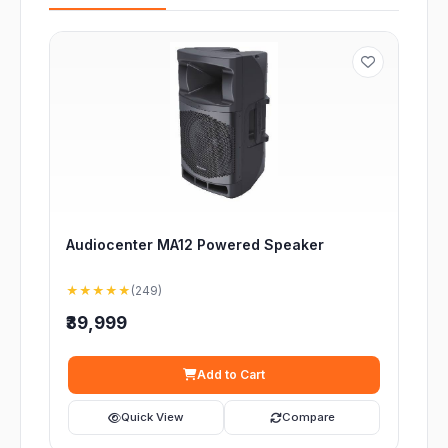
Audiocenter MA12 Powered Speaker
★★★★★
(249)
₹39,999
Add to Cart
Quick View
Compare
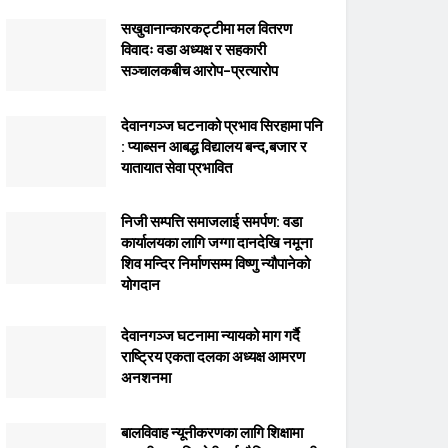
सखुवानान्कारकट्टीमा मल वितरण
विवादः वडा अध्यक्ष र सहकारी
सञ्चालकबीच आरोप–प्रत्यारोप
देवानगञ्ज घटनाको प्रभाव सिरहामा पनि
: प्याब्सन आबद्ध विद्यालय बन्द,बजार र
यातायात सेवा प्रभावित
निजी सम्पत्ति समाजलाई समर्पण: वडा
कार्यालयका लागि जग्गा दानदेखि नमूना
शिव मन्दिर निर्माणसम्म विष्णु न्यौपानेको
योगदान
देवानगञ्ज घटनामा न्यायको माग गर्दै
राष्ट्रिय एकता दलका अध्यक्ष आमरण
अनशनमा
बालविवाह न्यूनीकरणका लागि शिक्षामा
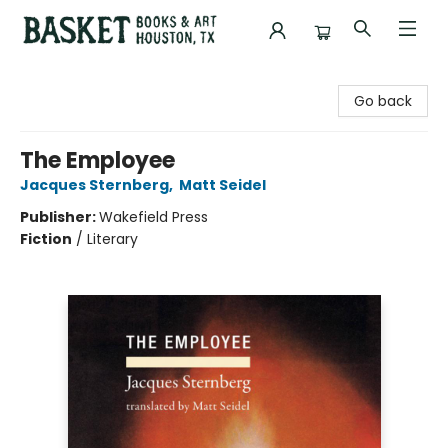
Basket Books & Art
Go back
The Employee
Jacques Sternberg
,
Matt Seidel
Publisher:
Wakefield Press
Fiction
/
Literary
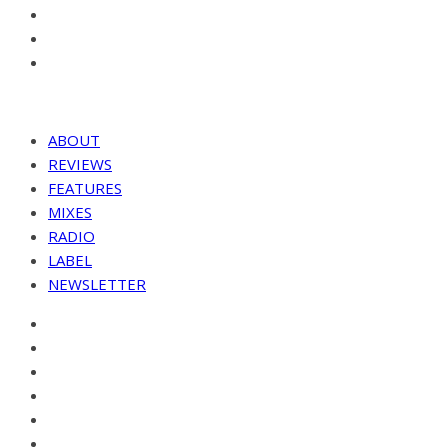
ABOUT
REVIEWS
FEATURES
MIXES
RADIO
LABEL
NEWSLETTER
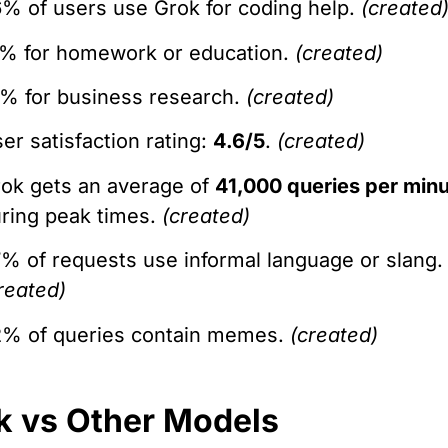
% of users use Grok for coding help.
(created
% for homework or education.
(created)
% for business research.
(created)
er satisfaction rating:
4.6/5
.
(created)
ok gets an average of
41,000 queries per min
ring peak times.
(created)
% of requests use informal language or slang.
reated)
% of queries contain memes.
(created)
k vs Other Models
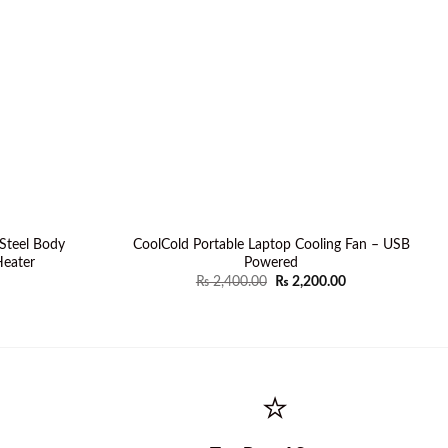
Steel Body
CoolCold Portable Laptop Cooling Fan – USB
eater
Powered
Original
Current
₨
2,400.00
₨
2,200.00
price
price
was:
is:
₨ 2,400.00.
₨ 2,200.00.
⭐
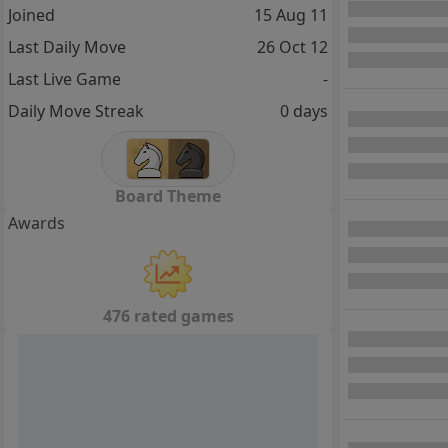
Joined
15 Aug 11
Last Daily Move
26 Oct 12
Last Live Game
-
Daily Move Streak
0 days
Board Theme
Awards
476 rated games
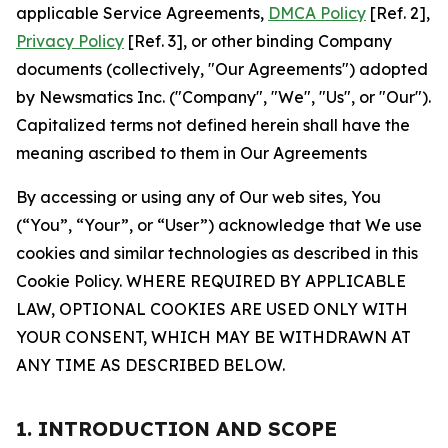
applicable Service Agreements,
DMCA Policy
[Ref. 2],
Privacy Policy
[Ref. 3], or other binding Company
documents (collectively, "Our Agreements") adopted
by Newsmatics Inc. ("Company", "We", "Us", or "Our").
Capitalized terms not defined herein shall have the
meaning ascribed to them in Our Agreements
By accessing or using any of Our web sites, You
(“You”, “Your”, or “User”) acknowledge that We use
cookies and similar technologies as described in this
Cookie Policy. WHERE REQUIRED BY APPLICABLE
LAW, OPTIONAL COOKIES ARE USED ONLY WITH
YOUR CONSENT, WHICH MAY BE WITHDRAWN AT
ANY TIME AS DESCRIBED BELOW.
1. INTRODUCTION AND SCOPE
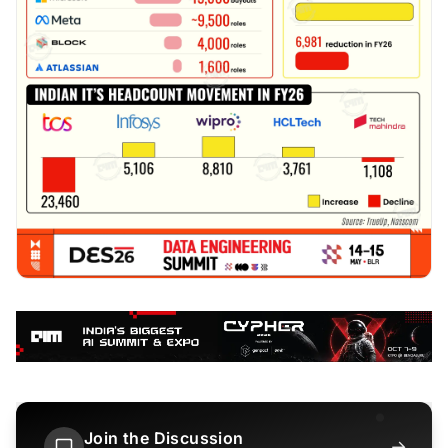
Join the Discussion
→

**Exercise directions:** What do the lines above say from the line containing "By accessing or" through the last line? Quote them exactly, both ends included, and leave out the pictures.

**Worked solution:**
By accessing or using any of Our web sites, You
(“You”, “Your”, or “User”) acknowledge that We use
cookies and similar technologies as described in this
Cookie Policy. WHERE REQUIRED BY APPLICABLE
LAW, OPTIONAL COOKIES ARE USED ONLY WITH
YOUR CONSENT, WHICH MAY BE WITHDRAWN AT
ANY TIME AS DESCRIBED BELOW.
1. INTRODUCTION AND SCOPE
Join the Discussion
→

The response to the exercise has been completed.